We stop at a small shop. An elderly woman, one of Timothy’s many “captains,” holds out a wad of completed course booklets. These strategically placed lay-people from the church help distribute and collect Bible study materials for the 7000 slum residents enrolled in his makeshift discipleship classes. Timothy tucks the papers into his shoulder bag. Back at the office, his daughter will mark them and record the new names in a book–a sort of humble version of the Lamb’s Book of Life, I think. A frayed tablet of thin pages and meticulous entries. People who accepted Christ during a Thursday evangelism outing, and who are now working through a 17 lesson course on the Christian faith. If they finish, Timothy will award them with a certificate and a new Bible.

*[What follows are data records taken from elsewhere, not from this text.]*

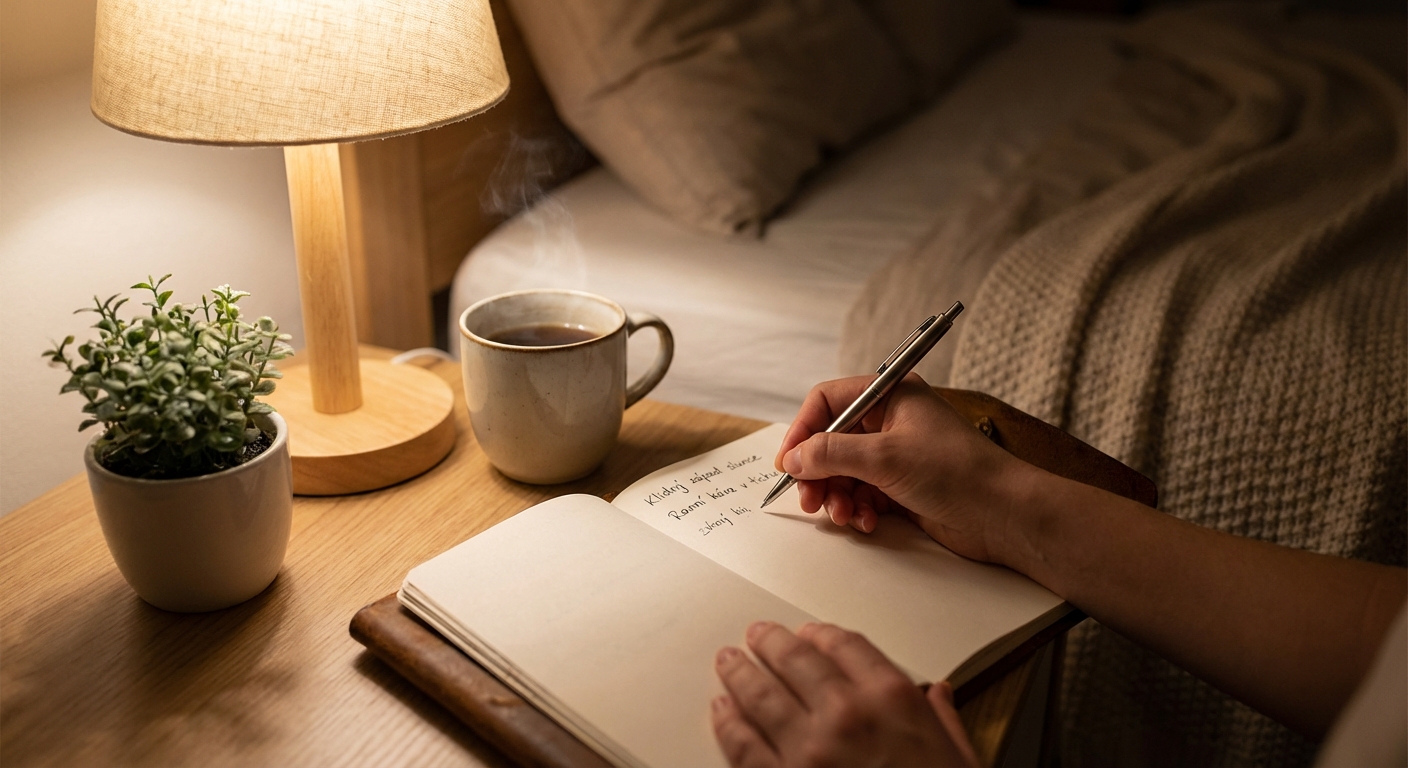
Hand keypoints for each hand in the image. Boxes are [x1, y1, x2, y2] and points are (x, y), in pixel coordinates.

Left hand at [711, 621, 978, 767]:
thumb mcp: (959, 758)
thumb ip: (942, 720)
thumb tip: (940, 696)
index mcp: (892, 700)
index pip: (846, 646)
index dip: (822, 634)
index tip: (811, 633)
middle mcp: (846, 715)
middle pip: (796, 660)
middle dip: (772, 643)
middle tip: (759, 635)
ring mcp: (808, 750)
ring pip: (761, 695)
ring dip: (740, 673)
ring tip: (729, 662)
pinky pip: (743, 746)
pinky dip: (728, 724)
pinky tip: (722, 711)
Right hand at [776, 374, 1029, 563]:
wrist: (1004, 515)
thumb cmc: (957, 472)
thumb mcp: (885, 458)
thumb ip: (832, 454)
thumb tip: (794, 458)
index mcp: (890, 396)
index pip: (829, 402)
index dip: (803, 430)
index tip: (788, 462)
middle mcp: (891, 421)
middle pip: (831, 441)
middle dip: (818, 472)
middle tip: (809, 499)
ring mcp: (896, 455)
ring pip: (844, 472)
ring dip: (837, 496)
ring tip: (844, 516)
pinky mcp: (902, 487)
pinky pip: (862, 495)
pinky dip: (858, 510)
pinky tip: (867, 523)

Unfortunately, there are more pressing needs in the slum these days. The riots have had a compounding effect. Shops and stores have been destroyed or deserted, and food is in short supply. I ask Timothy how Christians in his church are responding to the needs around them. He sighs. The situation is one of hungry people pleading for food from other hungry people. What’s a Christian to do? Timothy laments his inability to meet the physical needs. But even so, his church has found creative ways to get food to the worst cases. But options are running out.

“A man does things when he is hungry,” Timothy explains, without going any further. I gather that some of the destruction I see around us is the rest of the explanation. But we both know there is more to this present chaos than a food shortage. “One place is burned. Another place is not burned.” He looks around at random, and the selectivity of the destruction comes into view. We talk about the tribes living side-by-side in Kibera. We talk about the Church, seemingly so prominent here. “Why do we say that we are Christians?” Timothy pauses and holds up the discipleship materials. “People have not been taught to grow as Christians.” In this land of 42 tribes, even the church can be divided.

“When I see the church, I see an invisible Church, of those who call Jesus Lord.” Timothy’s words are filled with meaning and passion. This is his heart, and in the present climate of Kenya’s ethnic divide, this is perhaps his most important message. “We are one tribe in Jesus.” He holds up one finger. “One.” It is a hard lesson. Timothy explains that a new Christian is like Lazarus, newly raised from the dead. He is alive, but wrapped up in all these burial clothes. Tied down. And it takes time to unravel.

Walking from his church compound we meet up with a younger pastor named Mwangi. He was once a student of Timothy’s and now serves with him in ministry. They agree that the time has come for the Church to break free from tribal divisions and lead the way. As the two pastors are standing beside one another, Timothy gives me a picture of what he means. “I am a Luhya. Mwangi, he is a Kikuyu. But we are one.” He moves one step closer to a friend who should be an enemy and puts a hand upon his shoulder. “We are working together.”

“I am the most happiest man in Kibera,” Timothy declares, which puts a smile to my face. Kibera’s “biggest sinner”–now the happiest man. Once a man bent on self-destruction. Now a man spent for the Lord. Timothy is a living, breathing display of a God whose love is relentless. The humble pastor cannot walk these streets without testifying to this. And when he walks with his enemy, shoulder to shoulder in the ministry of reconciliation, people cannot help but notice.